The first show in the new millennium saw a new console contender put in its first E3 appearance. Yup, Microsoft gave the masses its first look at Xbox, although all it had to show were behind-closed-doors demos and nothing in the way of games. Needless to say, it didn't manage to steal many gazes away from the show's regular players.

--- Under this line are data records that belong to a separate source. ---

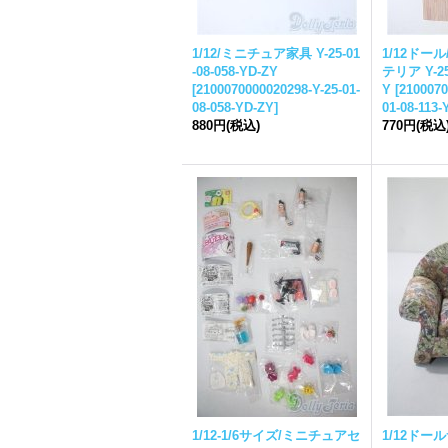
1/12/ミニチュア家具 Y-25-01
1/12ドー
-08-058-YD-ZY
テリア Y-25-
[
2100070000020298-Y-25-01-
Y
[
2100070
08-058-YD-ZY
]
01-08-113-
880円
(税込)
770円
(税込
1/12-1/6サイズ/ミニチュアセ
1/12ドー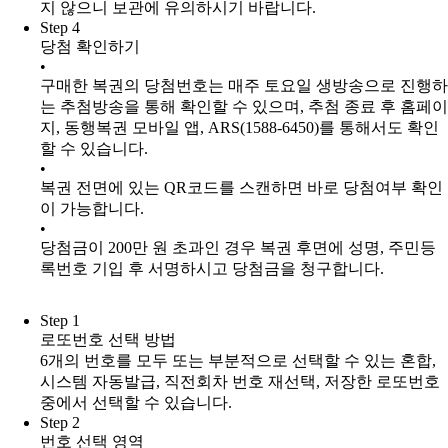
지 않으니 보관에 유의하시기 바랍니다.
Step 4
당첨 확인하기
•
구매한 복권의 당첨번호는 매주 토요일 생방송으로 진행하
는 추첨방송을 통해 확인할 수 있으며, 추첨 종료 후 홈페이
지, 동행복권 모바일 앱, ARS(1588-6450)를 통해서도 확인
할 수 있습니다.
•
복권 전면에 있는 QR코드를 스캔하면 바로 당첨여부 확인
이 가능합니다.
•
당첨금이 200만 원 초과인 경우 복권 후면에 성명, 주민등
록번호 기입 후 서명하시고 당첨금을 청구합니다.
Step 1
로또번호 선택 방법
6개의 번호를 모두 또는 부분적으로 선택할 수 있는 혼합,
시스템 자동발급, 직전회차 번호 재선택, 저장한 로또번호
중에서 선택할 수 있습니다.
Step 2
번호 선택 영역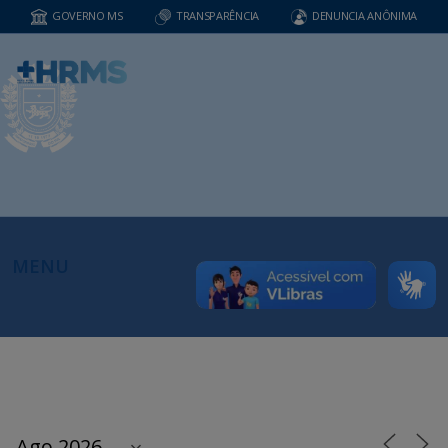
GOVERNO MS
TRANSPARÊNCIA
DENUNCIA ANÔNIMA
MENU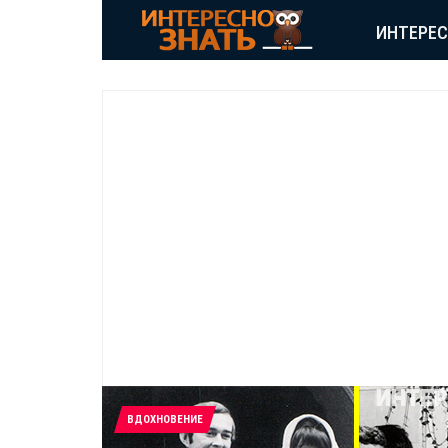
ИНТЕРЕ
ВДОХНОВЕНИЕ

Without doubt, this E3 belonged to Sega. Dreamcast may already have been dead in Japan and on life support in the UK, but the US was still hot for the box with the swirl and Sega's machine boasted some of the most impressive games. Being shown alongside Sega's new online service, SegaNet, were such titles as Jet Grind Radio, Samba de Amigo, Space Channel 5, Half-Life, Skies of Arcadia, Quake III Arena (Metropolis Street Racer and Shenmue were also still kicking about), all of which delighted the crowds and offered some hope that it wasn't game over for the console just yet.

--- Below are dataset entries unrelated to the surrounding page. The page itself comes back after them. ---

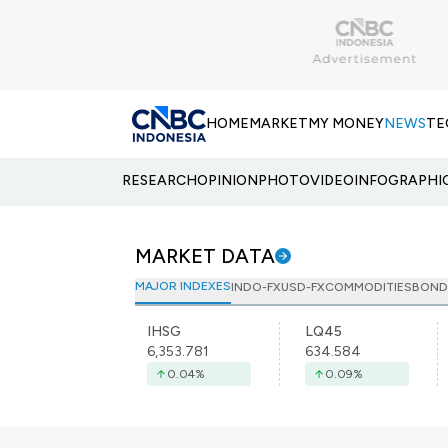
HOME
MARKET
MY MONEY
NEWS
TE
RESEARCH
OPINION
PHOTO
VIDEO
INFOGRAPHI
MARKET DATA
MAJOR INDEXES
INDO-FX
USD-FX
COMMODITIES
BOND
IHSG
LQ45
6,353.781
634.584
0.04
%
0.09
%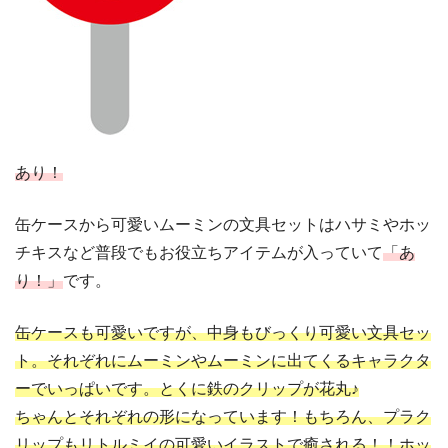
あり！
缶ケースから可愛いムーミンの文具セットはハサミやホッ
チキスなど普段でもお役立ちアイテムが入っていて
「あ
り！」
です。
缶ケースも可愛いですが、中身もびっくり可愛い文具セッ
ト。それぞれにムーミンやムーミンに出てくるキャラクタ
ーでいっぱいです。とくに鉄のクリップが花丸♪
ちゃんとそれぞれの形になっています！もちろん、プラク
リップもリトルミイの可愛いイラストで癒される！！ホッ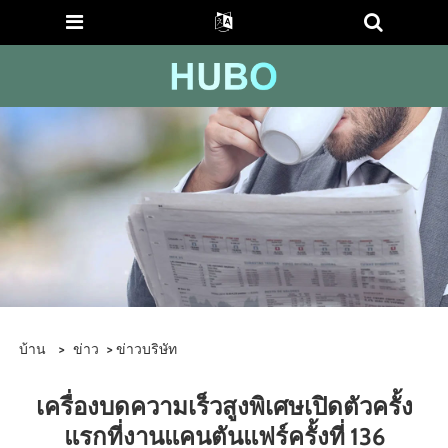
บ้าน
>
ข่าว
>
ข่าวบริษัท
เครื่องบดความเร็วสูงพิเศษเปิดตัวครั้ง
แรกที่งานแคนตันแฟร์ครั้งที่ 136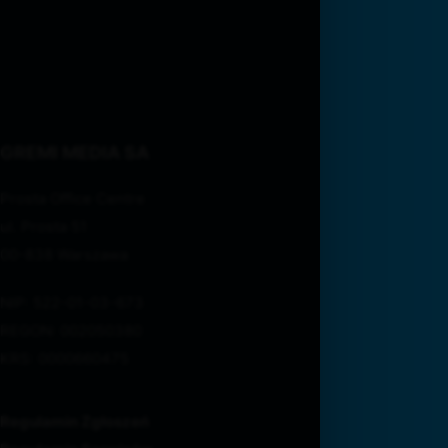
GREMI MEDIA SA
Prosta Office Centre
ul. Prosta 51
00-838 Warszawa
NIP: 522-01-03-673
REGON: 002050380
KRS: 0000660475
Regulamin Zgłoszeń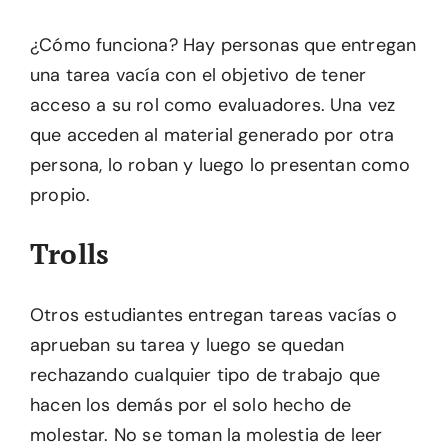
¿Cómo funciona? Hay personas que entregan
una tarea vacía con el objetivo de tener
acceso a su rol como evaluadores. Una vez
que acceden al material generado por otra
persona, lo roban y luego lo presentan como
propio.
Trolls
Otros estudiantes entregan tareas vacías o
aprueban su tarea y luego se quedan
rechazando cualquier tipo de trabajo que
hacen los demás por el solo hecho de
molestar. No se toman la molestia de leer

As ever, Nintendo also enjoyed a decent show, putting out several top titles for scrutiny: Dinosaur Planet (which would become Star Fox Adventures), Conker's Bad Fur Day (previously attending as Conker's Quest and Twelve Tales: Conker 64), Banjo-Tooie, Mario Tennis and Pokemon Gold and Silver. Detracting from this potent line-up, however, was the disappointing no-show of Dolphin.

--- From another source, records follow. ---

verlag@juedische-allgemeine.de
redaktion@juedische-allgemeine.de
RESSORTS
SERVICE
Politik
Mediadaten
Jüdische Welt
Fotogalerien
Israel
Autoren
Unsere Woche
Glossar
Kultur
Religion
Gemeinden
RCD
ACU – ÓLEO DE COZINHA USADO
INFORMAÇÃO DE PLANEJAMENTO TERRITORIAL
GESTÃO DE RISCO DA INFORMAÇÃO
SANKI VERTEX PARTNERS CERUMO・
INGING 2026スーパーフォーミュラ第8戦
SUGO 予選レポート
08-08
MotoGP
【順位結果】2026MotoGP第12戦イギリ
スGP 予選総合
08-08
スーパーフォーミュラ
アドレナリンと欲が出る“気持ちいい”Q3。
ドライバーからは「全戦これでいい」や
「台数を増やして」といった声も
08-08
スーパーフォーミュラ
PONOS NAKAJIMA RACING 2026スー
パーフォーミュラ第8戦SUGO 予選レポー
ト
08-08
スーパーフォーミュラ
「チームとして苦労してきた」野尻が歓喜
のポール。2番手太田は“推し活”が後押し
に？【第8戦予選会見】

Above: Dreamcast ruled the show floor in 2000 with an excellent line-up of games
Sony had a lackluster show and, after the impressive PS2 demos of the previous year, there were disquiet grumbles at the quality of games for the new console. Luckily for Sony, Solid Snake rode to the rescue with Metal Gear Solid 2: Sons of Liberty. It was - again - considered game of the show, despite the fact that it did - again - only appear in movie form. It looked so good that Metal Gear creator Hideo Kojima had to guarantee that he was showing "100% in-game footage".
It was depressingly apparent that the original PlayStation was going to be in dire shortage of new, decent titles and only Dino Crisis 2 and Final Fantasy IX gave cause to be excited about future gaming on the console that had not so long ago been overwhelmed with new and exciting games.
While PC gamers were well served, it was easy to pick Black & White and Return to Castle Wolfenstein - which was being hailed as the best looking first-person shooter on the planet - as the highlights.
E3 2000 was also the year that Bungie showed off behind closed doors a previously obscure first-person shooter called Halo.